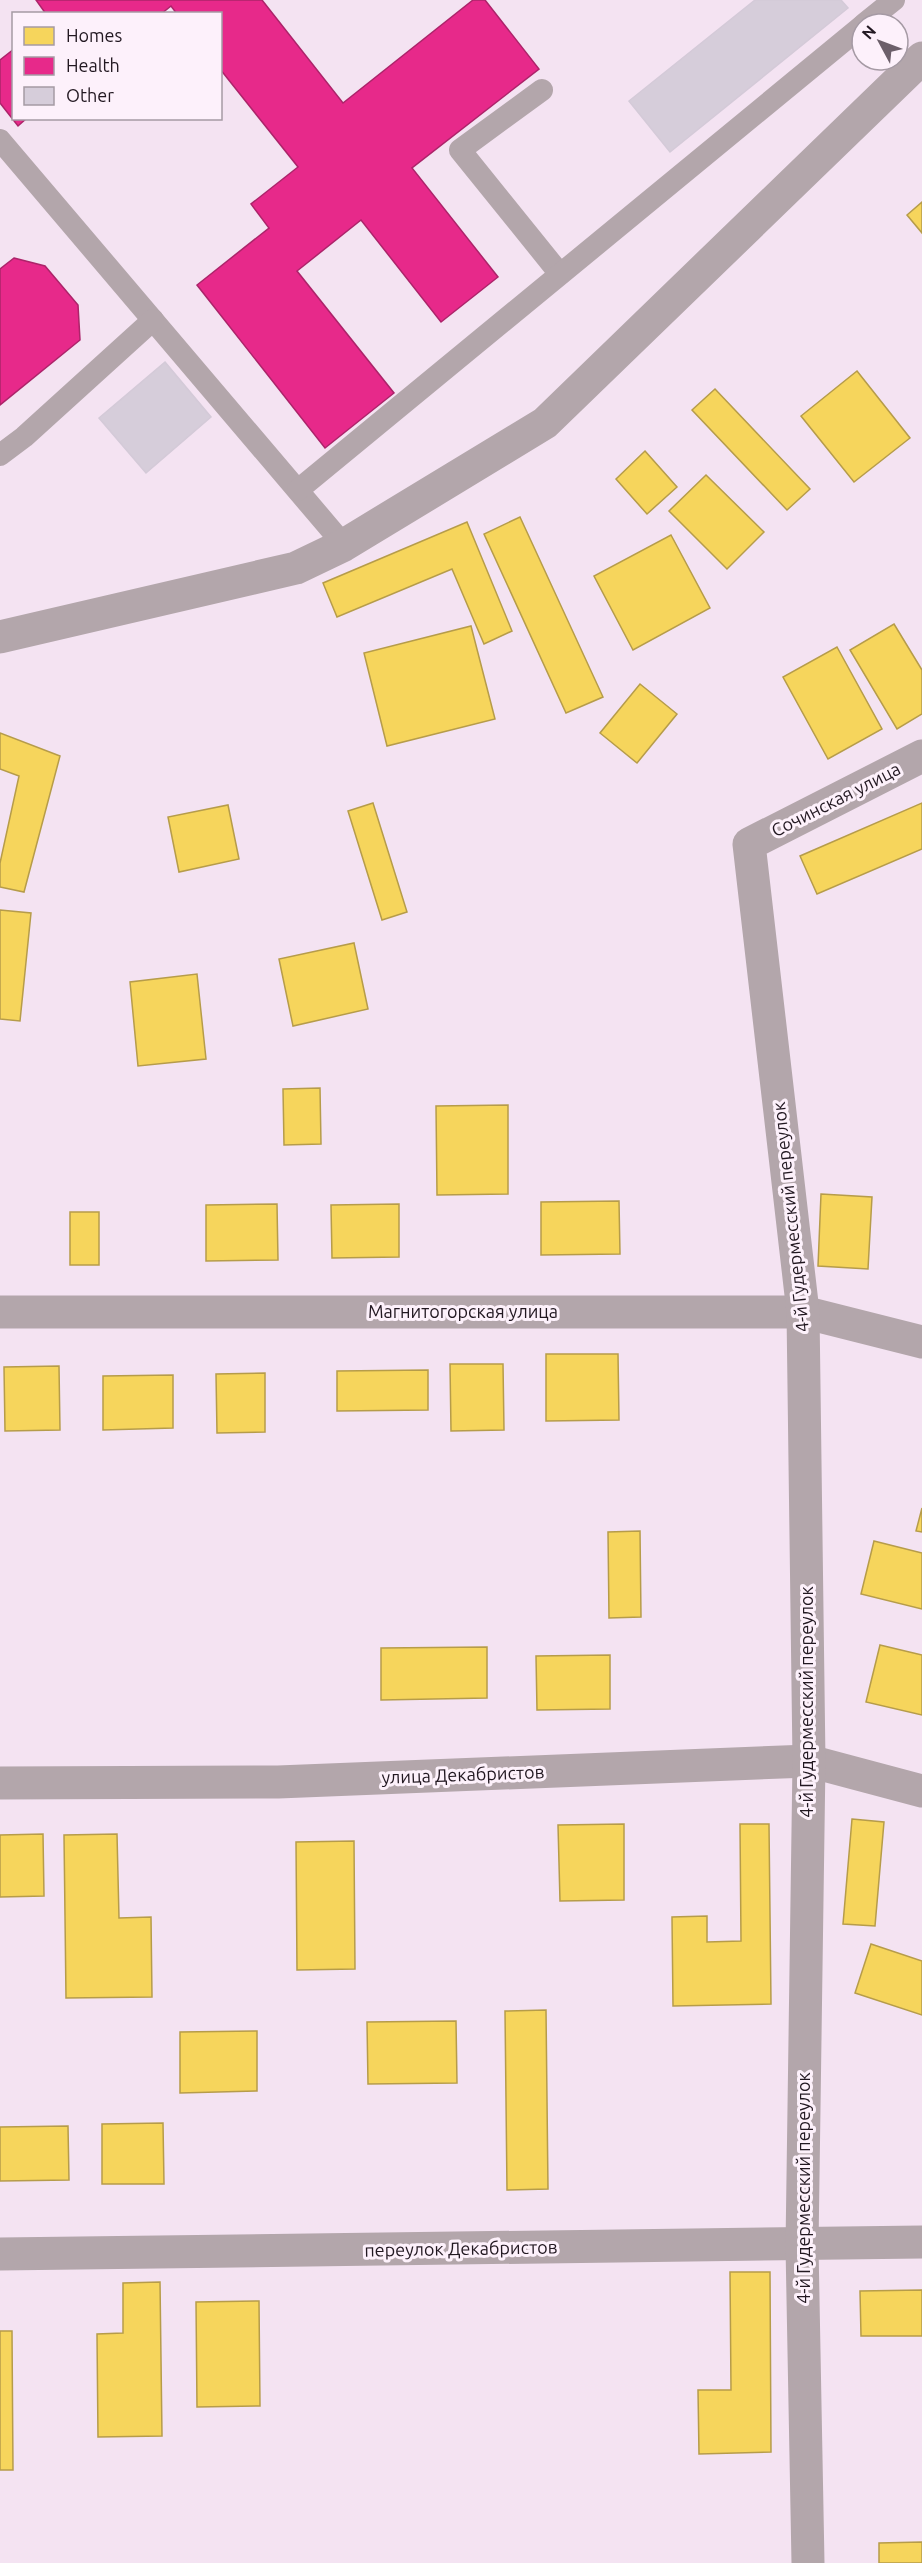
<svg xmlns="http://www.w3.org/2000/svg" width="922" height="2563" font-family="Ubuntu,sans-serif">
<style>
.homes{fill:#f6d55c;stroke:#b69c4a;stroke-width:1.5}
.health{fill:#e7298a;stroke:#ac246a;stroke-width:1.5}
.building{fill:#d6cdda;stroke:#d4cad8;stroke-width:1.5}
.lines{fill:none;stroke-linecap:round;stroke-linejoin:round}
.lane{stroke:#b3a6ab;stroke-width:22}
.street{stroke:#b3a6ab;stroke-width:33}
.labels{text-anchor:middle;stroke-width:6;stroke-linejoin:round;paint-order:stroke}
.street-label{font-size:18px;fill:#221821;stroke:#fdf1fb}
</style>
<rect width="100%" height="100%" fill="#f4e3f2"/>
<g class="homes">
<polygon points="922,202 922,233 907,215"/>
<polygon points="857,371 910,438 854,482 801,416"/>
<polygon points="715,389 810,489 787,510 692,410"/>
<polygon points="645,451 677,487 647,514 616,479"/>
<polygon points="706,475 764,532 727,569 669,511"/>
<polygon points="520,517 603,697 566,713 484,534"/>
<polygon points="467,522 512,631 484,644 452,569 337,617 323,583"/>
<polygon points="671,535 710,608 633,650 594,576"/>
<polygon points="894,624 922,670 922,714 897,729 850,650"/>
<polygon points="471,626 495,719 387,746 364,653"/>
<polygon points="837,647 882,729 828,759 783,677"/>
<polygon points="640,684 677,714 637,763 600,733"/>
<polygon points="0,733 60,756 24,892 0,887 0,863 19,776 0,769"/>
<polygon points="373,803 407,912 382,920 348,811"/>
<polygon points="922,803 922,849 817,894 800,856"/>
<polygon points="228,805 239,859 179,872 168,817"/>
<polygon points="0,910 31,913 20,1021 0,1019"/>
<polygon points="354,943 368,1009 293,1026 279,959"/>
<polygon points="197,974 206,1059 138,1066 130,982"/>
<polygon points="320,1088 321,1144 284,1145 283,1089"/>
<polygon points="508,1105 508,1194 437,1195 436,1106"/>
<polygon points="821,1194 872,1197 868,1269 818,1266"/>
<polygon points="619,1201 620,1254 541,1255 541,1202"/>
<polygon points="277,1204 278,1260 206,1261 206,1205"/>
<polygon points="399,1204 399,1257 332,1258 331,1205"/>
<rect x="70" y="1212" width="29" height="53"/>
<polygon points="546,1354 618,1354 619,1420 546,1421"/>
<polygon points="450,1364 503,1364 504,1430 451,1431"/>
<polygon points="59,1366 60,1430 5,1431 4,1367"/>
<polygon points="428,1370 428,1410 337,1411 337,1371"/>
<polygon points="265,1373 265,1432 217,1433 216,1374"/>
<polygon points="173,1375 173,1428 103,1430 103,1376"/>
<polygon points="922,1508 922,1532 916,1531"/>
<polygon points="640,1531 641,1617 609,1618 608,1532"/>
<polygon points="874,1541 922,1553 922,1609 861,1594"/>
<polygon points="880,1645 922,1655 922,1715 866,1702"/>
<polygon points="487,1647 487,1698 381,1700 381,1648"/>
<polygon points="610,1655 610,1709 537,1710 536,1656"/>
<polygon points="852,1819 884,1822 875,1926 843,1924"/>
<polygon points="624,1824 624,1900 560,1901 558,1825"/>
<polygon points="740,1824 769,1824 771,2004 673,2006 672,1917 707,1916 707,1942 741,1941"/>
<polygon points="43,1834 44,1896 0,1897 0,1835"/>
<polygon points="117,1834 119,1918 151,1917 152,1997 66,1998 64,1835"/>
<polygon points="354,1841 355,1969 297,1970 296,1842"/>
<polygon points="871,1944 922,1961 922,2015 855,1993"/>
<polygon points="546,2010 548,2189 507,2190 505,2011"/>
<polygon points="456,2021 457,2083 368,2084 367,2022"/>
<polygon points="257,2031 257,2091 180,2093 180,2032"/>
<polygon points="163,2123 164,2184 102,2184 102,2124"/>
<polygon points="68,2126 69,2180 0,2181 0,2127"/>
<polygon points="730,2272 770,2272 771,2452 699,2454 698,2390 731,2390"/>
<polygon points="160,2282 162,2436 98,2437 97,2334 123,2333 123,2283"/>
<polygon points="922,2290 922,2336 861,2336 860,2291"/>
<polygon points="259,2301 260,2406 197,2407 196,2302"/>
<polygon points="0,2331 12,2331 13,2470 0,2470"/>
<polygon points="922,2542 922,2563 879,2563 879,2543"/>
</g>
<g class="health">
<polygon points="36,0 262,0 343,103 473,0 485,0 539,69 412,168 498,277 441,322 361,220 297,271 394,393 325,448 197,285 269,228 251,204 298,167 220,69 220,14 177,14 171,6 161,14 46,14"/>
<polygon points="14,49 14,118 27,118 18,126 0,103 0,60"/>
<polygon points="14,258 45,266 78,305 80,340 0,405 0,269"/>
</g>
<g class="building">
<polygon points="755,0 841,0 848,8 670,152 629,101"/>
<polygon points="165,362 211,417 146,473 99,418"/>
</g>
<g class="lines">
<g class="lane">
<polyline points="864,24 894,0"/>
<polyline points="542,90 460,150 560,274"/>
<polyline points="0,140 344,545"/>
<polyline points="0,455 24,437 153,320"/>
<polyline points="298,490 862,26"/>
</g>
<g class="street">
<polyline points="0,637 296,568 344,545 545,423 922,58"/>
<polyline points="0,1312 803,1312 922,1342"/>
<polyline points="0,1783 278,1782 809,1761 922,1791"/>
<polyline points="0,2254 922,2242"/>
<polyline points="808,2563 802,2246 809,1761 803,1312 749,844 922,756"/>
</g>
</g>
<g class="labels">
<g class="street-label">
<text transform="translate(836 800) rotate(-27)" y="6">Сочинская улица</text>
<text transform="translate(791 1217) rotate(-96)" y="6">4-й Гудермесский переулок</text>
<text x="463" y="1318">Магнитогорская улица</text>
<text transform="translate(807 1702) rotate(-90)" y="6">4-й Гудермесский переулок</text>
<text transform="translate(463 1775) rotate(-2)" y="6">улица Декабристов</text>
<text transform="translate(804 2188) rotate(-90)" y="6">4-й Гудермесский переулок</text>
<text transform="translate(461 2249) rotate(-1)" y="6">переулок Декабристов</text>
</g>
</g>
<rect x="12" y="12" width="210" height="108" fill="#fdf1fb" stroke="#a59aa4" stroke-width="1.5"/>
<rect x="24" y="27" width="30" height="18" fill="#f6d55c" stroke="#a59aa4" stroke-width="1.5"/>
<text x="66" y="42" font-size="18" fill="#221821">Homes</text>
<rect x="24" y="57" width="30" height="18" fill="#e7298a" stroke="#a59aa4" stroke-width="1.5"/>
<text x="66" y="72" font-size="18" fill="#221821">Health</text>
<rect x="24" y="87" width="30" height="18" fill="#d6cdda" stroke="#a59aa4" stroke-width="1.5"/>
<text x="66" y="102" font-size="18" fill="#221821">Other</text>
<g transform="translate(880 42) rotate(311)"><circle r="28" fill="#fdf1fb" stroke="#a59aa4" stroke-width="1.5"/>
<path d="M0-4.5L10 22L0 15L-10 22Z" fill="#6c5f6a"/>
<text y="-9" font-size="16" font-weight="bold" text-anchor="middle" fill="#221821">N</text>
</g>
</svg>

* _EXERCISE DIRECTIONS_: Using the material above, report each line where "lines" occurs.

* _THE ANSWER_:
.lines{fill:none;stroke-linecap:round;stroke-linejoin:round}
<g class="lines">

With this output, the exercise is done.